In today's world with widespread internet connectivity and dozens of passwords
to manage, password managers and/or writing down and (certain) dual factor
identification approaches make more sense...

------
stretchwithme
What I do is record clues to what the actual password is. Clues that only I
know the meaning of.

I was given a random password for an account years ago and came up with a
sentence that I associate with the original random password.

Whenever I use that random string in a password and I want to write down the
password, I record that sentence instead of the original random string.

That way anybody that finds what I've written can't really use it.

------
marcrosoft
There is a third option:

Write down or save most of your password in a password manager. Add a secret
prefix or suffix string to this password from memory when logging in.

This effectively gives you MFA. Something you have, something you know.

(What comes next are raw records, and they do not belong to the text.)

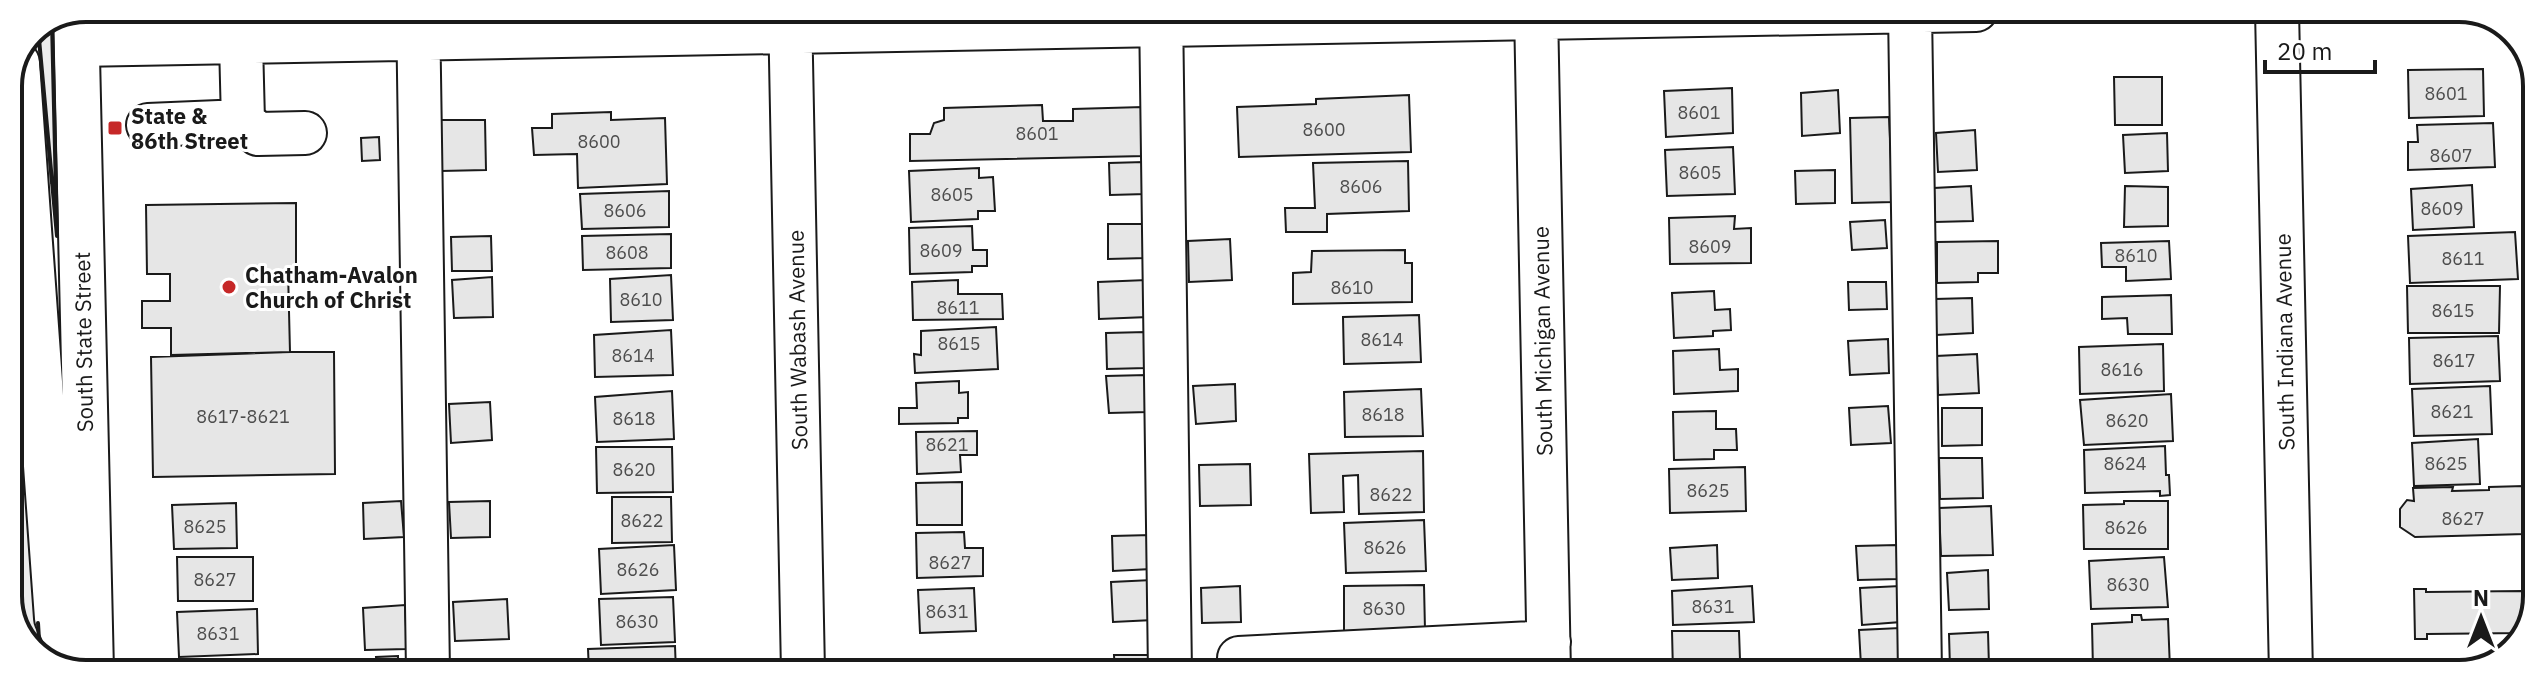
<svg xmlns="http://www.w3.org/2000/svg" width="2545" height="682" viewBox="0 0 2545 682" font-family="'IBM Plex Sans',sans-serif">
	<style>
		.green { fill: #ededed; stroke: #6a6a6a; stroke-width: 2 }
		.building { fill: #e6e6e6; stroke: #1a1a1a; stroke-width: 2 }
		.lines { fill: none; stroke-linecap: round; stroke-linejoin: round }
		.minor-casing { stroke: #1a1a1a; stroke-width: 46 }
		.major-casing { stroke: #1a1a1a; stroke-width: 48 }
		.highway-casing { stroke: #1a1a1a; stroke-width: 48 }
		.minor { stroke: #fff; stroke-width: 42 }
		.major { stroke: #fff; stroke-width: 44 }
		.highway { stroke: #fff; stroke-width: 44 }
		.wall { stroke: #1a1a1a; stroke-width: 4 }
		.poi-dot { fill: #c62828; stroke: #fff; stroke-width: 3 }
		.labels { text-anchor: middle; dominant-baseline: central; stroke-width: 6; stroke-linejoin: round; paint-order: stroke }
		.number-label { font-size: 18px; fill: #4d4d4d }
		.poi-label { font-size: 22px; font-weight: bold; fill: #1a1a1a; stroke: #fff; text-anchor: start }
		.street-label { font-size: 22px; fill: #1a1a1a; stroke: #fff }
		.rim { fill: none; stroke: #1a1a1a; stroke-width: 4 }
	</style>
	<rect width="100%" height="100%" fill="#fff"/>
	<path class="green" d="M 52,22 L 56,183 L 51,183 L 38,28 Z
		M 8,232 L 40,656 L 28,648 L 9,606 Z"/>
	<path class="building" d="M 2483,69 L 2484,116 L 2409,118 L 2408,70 Z
		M 2114,77 L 2162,77 L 2162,125 L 2115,125 Z
		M 1732,88 L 1733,133 L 1666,137 L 1664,91 Z
		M 1838,90 L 1840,133 L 1802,136 L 1801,93 Z
		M 1409,95 L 1411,152 L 1239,157 L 1237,107 L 1316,104 L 1316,99 Z
		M 1042,105 L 1043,121 L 1073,121 L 1073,109 L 1143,107 L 1145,156 L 910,161 L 910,134 L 930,134 L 934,123 L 944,120 L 944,108 Z
		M 611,112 L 611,120 L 665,118 L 667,184 L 578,188 L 577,154 L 534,155 L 532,128 L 552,128 L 552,114 Z
		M 1889,117 L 1893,202 L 1852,203 L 1850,118 Z
		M 440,120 L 485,120 L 486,170 L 441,171 Z
		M 2493,123 L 2495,167 L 2408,170 L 2408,142 L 2418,142 L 2417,125 Z
		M 1975,130 L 1977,170 L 1938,172 L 1936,133 Z
		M 2167,133 L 2168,171 L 2125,173 L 2123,135 Z
		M 379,137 L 380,160 L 362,161 L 361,138 Z
		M 1733,147 L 1735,194 L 1667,196 L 1665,150 Z
		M 1408,161 L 1409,211 L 1327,214 L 1327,232 L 1286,232 L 1285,208 L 1315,208 L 1313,163 Z
		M 1144,162 L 1146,194 L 1110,195 L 1109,163 Z
		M 979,168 L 979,178 L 993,177 L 995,211 L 978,211 L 978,219 L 911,222 L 909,171 Z
		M 1835,170 L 1835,203 L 1796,204 L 1795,171 Z
		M 2472,185 L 2474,227 L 2413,230 L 2411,189 Z
		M 1971,186 L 1973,221 L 1935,222 L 1934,188 Z
		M 2125,186 L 2168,187 L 2168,226 L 2124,227 Z
		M 669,191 L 669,227 L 582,229 L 580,194 Z
		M 296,203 L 296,270 L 288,270 L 290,352 L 171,355 L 171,328 L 142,328 L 142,301 L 170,301 L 170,274 L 147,274 L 146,205 Z
		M 1735,216 L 1734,229 L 1751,228 L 1751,263 L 1670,264 L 1669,218 Z
		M 1885,220 L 1887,248 L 1852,250 L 1850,222 Z
		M 1108,224 L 1145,224 L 1146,258 L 1108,259 Z
		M 972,226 L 973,250 L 987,250 L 987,266 L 972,266 L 972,272 L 910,274 L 909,228 Z
		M 2515,232 L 2518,279 L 2410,283 L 2408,236 Z
		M 671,234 L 671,268 L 583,270 L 582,236 Z
		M 491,236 L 492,271 L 452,271 L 451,237 Z
		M 1230,239 L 1232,280 L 1189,282 L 1188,241 Z
		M 1998,241 L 1998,273 L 1978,273 L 1978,282 L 1937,283 L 1937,242 Z
		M 2169,241 L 2171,279 L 2126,281 L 2126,267 L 2102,267 L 2101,243 Z
		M 1405,250 L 1405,263 L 1412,263 L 1412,302 L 1293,304 L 1293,273 L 1311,272 L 1312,251 Z
		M 671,275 L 673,320 L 611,322 L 610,279 Z
		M 492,277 L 493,317 L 454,318 L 452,280 Z
		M 958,280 L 958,294 L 1002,294 L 1003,319 L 913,320 L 912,282 Z
		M 1147,280 L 1148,317 L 1099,319 L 1098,282 Z
		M 1848,282 L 1886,282 L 1887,309 L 1849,310 Z
		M 2407,286 L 2500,286 L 2499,333 L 2408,333 Z
		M 1714,291 L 1715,310 L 1730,309 L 1731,330 L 1713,331 L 1713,336 L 1674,338 L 1672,293 Z
		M 2171,295 L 2172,334 L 2128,334 L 2127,318 L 2102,319 L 2102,297 Z
		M 1972,298 L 1973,333 L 1936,335 L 1935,299 Z
		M 1419,315 L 1421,362 L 1344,364 L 1343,317 Z
		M 996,327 L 998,369 L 915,373 L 914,354 L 921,355 L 921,331 Z
		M 671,330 L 673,375 L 595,377 L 594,335 Z
		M 1146,332 L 1147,368 L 1107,369 L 1106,333 Z
		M 2498,336 L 2500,381 L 2410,384 L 2409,338 Z
		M 1888,339 L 1889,373 L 1850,375 L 1848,341 Z
		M 2163,344 L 2164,391 L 2080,394 L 2079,347 Z
		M 1719,349 L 1720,370 L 1738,369 L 1738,391 L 1674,394 L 1673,351 Z
		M 290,352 L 334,352 L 335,474 L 153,477 L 151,357 Z
		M 1977,354 L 1979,393 L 1938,395 L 1936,356 Z
		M 1147,375 L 1148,412 L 1109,413 L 1106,376 Z
		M 959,381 L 959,393 L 968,392 L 968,418 L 958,418 L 958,423 L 899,424 L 899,408 L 917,408 L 916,383 Z
		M 1235,384 L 1236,421 L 1196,424 L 1193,386 Z
		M 2490,386 L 2492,434 L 2414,436 L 2412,389 Z
		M 1421,389 L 1423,436 L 1345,437 L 1344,392 Z
		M 672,391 L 674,439 L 597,442 L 595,397 Z
		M 2171,394 L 2173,441 L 2084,445 L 2080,400 Z
		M 490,402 L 492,440 L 451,443 L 449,404 Z
		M 1888,406 L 1891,443 L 1851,445 L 1849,408 Z
		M 1942,408 L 1982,408 L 1982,445 L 1942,446 Z
		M 1716,411 L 1716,429 L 1736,429 L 1737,450 L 1714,450 L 1714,459 L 1674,460 L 1673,412 Z
		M 977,431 L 977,455 L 960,455 L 961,472 L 917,474 L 916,432 Z
		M 2478,439 L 2480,484 L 2414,486 L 2412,443 Z
		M 2165,446 L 2166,475 L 2169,475 L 2170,495 L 2160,496 L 2160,491 L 2085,493 L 2084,450 Z
		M 596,447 L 672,447 L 673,492 L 597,493 Z
		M 1423,451 L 1424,512 L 1359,514 L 1358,475 L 1343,476 L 1344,512 L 1311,513 L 1309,454 Z
		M 1939,458 L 1982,458 L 1983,498 L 1940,499 Z
		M 1250,464 L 1251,505 L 1200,506 L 1199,465 Z
		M 1745,467 L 1746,511 L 1670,513 L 1669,469 Z
		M 962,482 L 962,525 L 917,525 L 916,483 Z
		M 2524,486 L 2525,534 L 2415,537 L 2400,527 L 2400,509 L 2407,500 L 2414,501 L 2413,488 L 2453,487 L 2452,491 L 2489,490 L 2489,487 Z
		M 612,497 L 671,497 L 672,542 L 612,543 Z
		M 401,501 L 404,537 L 364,539 L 363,503 Z
		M 490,501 L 490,537 L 451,538 L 449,502 Z
		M 2124,501 L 2168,501 L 2168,549 L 2084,549 L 2083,505 L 2124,504 Z
		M 236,503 L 237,548 L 174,549 L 172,505 Z
		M 1991,506 L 1993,555 L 1941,556 L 1939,508 Z
		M 1424,520 L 1426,571 L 1346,573 L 1344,523 Z
		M 964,532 L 965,548 L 983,548 L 983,576 L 917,578 L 916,533 Z
		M 1151,535 L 1151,569 L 1113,571 L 1112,536 Z
		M 674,545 L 676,590 L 601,594 L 599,549 Z
		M 1717,545 L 1718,578 L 1672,580 L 1670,548 Z
		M 1897,545 L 1898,579 L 1858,580 L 1856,546 Z
		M 177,557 L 253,557 L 253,601 L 178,601 Z
		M 2164,557 L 2168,607 L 2091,609 L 2089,561 Z
		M 1988,570 L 1989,609 L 1949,610 L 1947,573 Z
		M 1152,580 L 1153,620 L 1113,622 L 1111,582 Z
		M 1424,585 L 1425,630 L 1344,631 L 1344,586 Z
		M 1240,586 L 1241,622 L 1202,623 L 1201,588 Z
		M 1752,586 L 1754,622 L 1673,625 L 1672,591 Z
		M 1900,586 L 1901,622 L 1862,625 L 1860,588 Z
		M 974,588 L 976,631 L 920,633 L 918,590 Z
		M 2414,589 L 2426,589 L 2426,592 L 2522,591 L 2522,633 L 2427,634 L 2427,639 L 2415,639 Z
		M 673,597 L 675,642 L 601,645 L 599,599 Z
		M 507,599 L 509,639 L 455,641 L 453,602 Z
		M 405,605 L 407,649 L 365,650 L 363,608 Z
		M 257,609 L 258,654 L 179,657 L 177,612 Z
		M 2132,615 L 2141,615 L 2142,620 L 2168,619 L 2170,669 L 2093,670 L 2092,624 L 2132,622 Z
		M 1900,628 L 1901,665 L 1861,666 L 1859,630 Z
		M 1672,631 L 1739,631 L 1740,660 L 1715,660 L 1715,673 L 1673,673 Z
		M 1988,632 L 1989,667 L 1950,668 L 1949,634 Z
		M 675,646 L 676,672 L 589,672 L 588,649 Z
		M 1114,655 L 1155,655 L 1155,673 L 1115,673 Z
		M 398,656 L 398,670 L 407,669 L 407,672 L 367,672 L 377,670 L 376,657 Z
		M 455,660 L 493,660 L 493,672 L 455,672 Z
		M 966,661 L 967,672 L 919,672 L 919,662 Z
		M 254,663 L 254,672 L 177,672 L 176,667 Z"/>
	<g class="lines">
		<g class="minor-casing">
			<path id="minor" d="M 418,8 L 428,672
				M 790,9 L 803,672
				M 1161,9 L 1170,673
				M 1536,10 L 1549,673
				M 2277,10 L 2291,674
				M 1910,11 L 1920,673
				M 77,45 L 1976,10
				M 243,121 L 258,134 L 305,133
				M 148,125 L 243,121 L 241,43
				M 1239,673 L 1239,658 L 1549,642"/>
		</g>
		<g class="major-casing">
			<path id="major" d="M 76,12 L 91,671"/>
		</g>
		<g class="highway-casing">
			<path id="highway" d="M 17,63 L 57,618 L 80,671"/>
		</g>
		<use href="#minor" class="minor"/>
		<use href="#major" class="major"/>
		<use href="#highway" class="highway"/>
		<path class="wall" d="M 38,28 L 57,236 L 52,22
			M 38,623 L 40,656"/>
	</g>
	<g class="poi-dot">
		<rect x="107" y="120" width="16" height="16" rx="4"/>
		<circle cx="229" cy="287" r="8"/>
	</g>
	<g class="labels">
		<g class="number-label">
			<text x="2446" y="93">8601</text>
			<text x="1699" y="112">8601</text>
			<text x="1324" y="129">8600</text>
			<text x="1037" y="133">8601</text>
			<text x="599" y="141">8600</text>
			<text x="2451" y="155">8607</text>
			<text x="1700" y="172">8605</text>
			<text x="1361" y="186">8606</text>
			<text x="952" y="194">8605</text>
			<text x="2442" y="208">8609</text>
			<text x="625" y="210">8606</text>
			<text x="1710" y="246">8609</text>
			<text x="941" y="250">8609</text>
			<text x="627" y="252">8608</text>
			<text x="2136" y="255">8610</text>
			<text x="2463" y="258">8611</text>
			<text x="1352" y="287">8610</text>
			<text x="641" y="299">8610</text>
			<text x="958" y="307">8611</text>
			<text x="2453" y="310">8615</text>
			<text x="1382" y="339">8614</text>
			<text x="959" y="343">8615</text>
			<text x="633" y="355">8614</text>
			<text x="2454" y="360">8617</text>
			<text x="2122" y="369">8616</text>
			<text x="2452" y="411">8621</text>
			<text x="1383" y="414">8618</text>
			<text x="243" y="416">8617-8621</text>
			<text x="634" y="418">8618</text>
			<text x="2127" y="420">8620</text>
			<text x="947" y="444">8621</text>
			<text x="2125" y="463">8624</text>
			<text x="2446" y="463">8625</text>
			<text x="634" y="469">8620</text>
			<text x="1708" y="490">8625</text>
			<text x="1391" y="494">8622</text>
			<text x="2463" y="518">8627</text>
			<text x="642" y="520">8622</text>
			<text x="205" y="526">8625</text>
			<text x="2126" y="527">8626</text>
			<text x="1385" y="547">8626</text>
			<text x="950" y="562">8627</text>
			<text x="638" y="569">8626</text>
			<text x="215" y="579">8627</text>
			<text x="2128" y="584">8630</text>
			<text x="1713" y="606">8631</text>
			<text x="1384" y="608">8630</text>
			<text x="947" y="611">8631</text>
			<text x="637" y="621">8630</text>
			<text x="218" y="633">8631</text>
		</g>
		<g class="poi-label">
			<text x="131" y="115">State &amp;<tspan x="131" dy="25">86th Street</tspan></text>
			<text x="245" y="274">Chatham-Avalon<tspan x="245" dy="25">Church of Christ</tspan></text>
		</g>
		<g class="street-label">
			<text transform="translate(797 340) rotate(-91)">South Wabash Avenue</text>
			<text transform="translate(1542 341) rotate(-91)">South Michigan Avenue</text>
			<text transform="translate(83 342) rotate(-91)">South State Street</text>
			<text transform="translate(2284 342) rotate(-91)">South Indiana Avenue</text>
		</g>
	</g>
	<path d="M0 0H2545V682H0ZM86 22H2459A64 64 0 0 1 2523 86V596A64 64 0 0 1 2459 660H86A64 64 0 0 1 22 596V86A64 64 0 0 1 86 22Z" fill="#fff" fill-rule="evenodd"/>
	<path class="rim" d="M86 22H2459A64 64 0 0 1 2523 86V596A64 64 0 0 1 2459 660H86A64 64 0 0 1 22 596V86A64 64 0 0 1 86 22Z"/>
	<g transform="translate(2481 618)" stroke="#ffffff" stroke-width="6" paint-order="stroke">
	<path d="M0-6L14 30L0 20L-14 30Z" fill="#1a1a1a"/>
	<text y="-12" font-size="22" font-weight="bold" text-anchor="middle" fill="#1a1a1a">N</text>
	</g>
	<path d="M2265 60v12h110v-12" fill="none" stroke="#1a1a1a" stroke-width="4"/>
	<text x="2277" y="60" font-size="24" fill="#1a1a1a" stroke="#ffffff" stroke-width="6" paint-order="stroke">20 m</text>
</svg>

Every login gets a different password (that you don't have to remember) yet
nobody knows the real password even if the password manager or piece of paper
is compromised.

------
barking
I forgot my password last year for a government taxation site. I called them
and the person I was speaking to gave me a couple of clues and I was able to
remember it. Clearly she was looking at it. My main feeling at the time was
relief that I hadn't used an embarrassing one.

------
0xdeadbeefbabe
I've noticed music theory is especially good for coming up with good password
schemes that also encourage rotation. I've wondered if chemistry students have
a similar edge.

------
jszymborski
What about the fact that you can't be compelled by courts to reveal a password
that you have memorised, but you can be compelled to hand over physical keys.

------
0xdeadbeefbabe
I remember things I jot down; I forget things that I type. I'm done ignoring
that insight, but most people do ignore it.